Die kurze Antwort: Höchstwahrscheinlich nein. Eine "ETF-Blase" in dem Sinne, dass ETFs selbst den Crash auslösen, ist unwahrscheinlich. ETFs sind nur Hüllen. Wenn der Aktienmarkt crasht (z.B. wegen einer Rezession), fallen auch ETFs. Aber das ist keine ETF-Blase, sondern eine Markt-Korrektur.

Warum wir Entwarnung geben:

1. Geringe Marktdominanz: Trotz des starken Wachstums machen ETFs nur einen kleinen Teil des gesamten globalen Aktienhandels aus. Aktives Trading bestimmt weiterhin die Preisfindung.

2. Diversifikation: ETFs bieten eine breite Streuung. Eine Blase entsteht meist in engen Sektoren (wie DotCom 2000). Ein Welt-ETF ist das Gegenteil einer engen Wette.

3. Liquidität: ETFs haben sich auch in Krisen (Corona-Crash 2020) als extrem liquide und handelbar erwiesen. Das System funktioniert.

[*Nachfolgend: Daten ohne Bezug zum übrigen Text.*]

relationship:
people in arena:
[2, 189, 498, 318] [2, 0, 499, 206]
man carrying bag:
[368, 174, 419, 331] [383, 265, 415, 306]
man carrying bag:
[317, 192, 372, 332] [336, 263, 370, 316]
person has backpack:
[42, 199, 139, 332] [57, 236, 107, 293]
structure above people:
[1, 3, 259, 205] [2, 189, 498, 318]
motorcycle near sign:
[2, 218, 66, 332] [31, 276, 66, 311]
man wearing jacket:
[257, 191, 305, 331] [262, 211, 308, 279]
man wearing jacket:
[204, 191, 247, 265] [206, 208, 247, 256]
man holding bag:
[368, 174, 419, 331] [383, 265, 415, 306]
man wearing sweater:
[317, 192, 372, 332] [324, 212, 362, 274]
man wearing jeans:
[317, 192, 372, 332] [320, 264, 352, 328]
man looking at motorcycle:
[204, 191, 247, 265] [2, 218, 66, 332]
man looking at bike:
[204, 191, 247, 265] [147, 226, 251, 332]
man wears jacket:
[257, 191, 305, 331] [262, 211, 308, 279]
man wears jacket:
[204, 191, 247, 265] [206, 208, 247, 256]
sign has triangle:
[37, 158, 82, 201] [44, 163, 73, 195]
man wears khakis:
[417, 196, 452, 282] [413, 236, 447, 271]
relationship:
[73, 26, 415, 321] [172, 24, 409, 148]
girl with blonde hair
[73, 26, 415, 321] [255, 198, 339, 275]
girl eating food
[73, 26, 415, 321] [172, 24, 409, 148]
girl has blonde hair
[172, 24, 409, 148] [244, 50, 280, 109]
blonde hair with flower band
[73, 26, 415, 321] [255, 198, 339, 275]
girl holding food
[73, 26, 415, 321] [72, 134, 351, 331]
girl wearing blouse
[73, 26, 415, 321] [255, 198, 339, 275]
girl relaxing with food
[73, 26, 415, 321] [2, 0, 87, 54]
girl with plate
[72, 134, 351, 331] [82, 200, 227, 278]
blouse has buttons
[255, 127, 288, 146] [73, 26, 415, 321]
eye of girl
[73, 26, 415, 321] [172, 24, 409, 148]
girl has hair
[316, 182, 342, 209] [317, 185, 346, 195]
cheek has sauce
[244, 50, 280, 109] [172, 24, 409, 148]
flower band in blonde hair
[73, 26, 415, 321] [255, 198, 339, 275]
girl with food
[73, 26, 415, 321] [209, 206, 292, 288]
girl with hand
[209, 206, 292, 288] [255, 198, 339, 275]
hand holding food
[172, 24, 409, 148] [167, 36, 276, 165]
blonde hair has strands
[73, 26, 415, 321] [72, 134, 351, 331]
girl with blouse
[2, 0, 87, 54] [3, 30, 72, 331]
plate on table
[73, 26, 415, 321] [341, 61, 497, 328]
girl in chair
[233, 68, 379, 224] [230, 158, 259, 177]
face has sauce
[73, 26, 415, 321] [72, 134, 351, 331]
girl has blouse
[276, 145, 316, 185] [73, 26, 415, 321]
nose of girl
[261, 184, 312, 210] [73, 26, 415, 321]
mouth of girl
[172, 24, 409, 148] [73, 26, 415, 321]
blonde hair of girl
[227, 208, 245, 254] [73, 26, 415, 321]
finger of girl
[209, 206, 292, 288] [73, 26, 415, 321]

Sind ETFs eine Gefahr für das Finanzsystem?

Kritiker wie Michael Burry ("The Big Short") warnten in der Vergangenheit vor passivem Investieren. Das Argument: Wenn alle nur noch blind den Index kaufen, schaut keiner mehr auf die fundamentalen Daten der Unternehmen. 2026 zeigt sich jedoch: Es gibt immer noch genug aktive Teilnehmer (Hedgefonds, aktive Manager), die Fehlbewertungen ausnutzen. Solange es diese "Preisfinder" gibt, funktioniert der Markt.

Fazit: Keine Angst vor 2026

Lass dich nicht von Crash-Propheten verunsichern. ETFs sind transparente, günstige und liquide Werkzeuge. Das Risiko liegt im Markt (Aktienkurs-Schwankungen), nicht im Instrument (ETF). Wer langfristig spart (10-15 Jahre+), kann das "Blasen-Gerede" getrost ignorieren.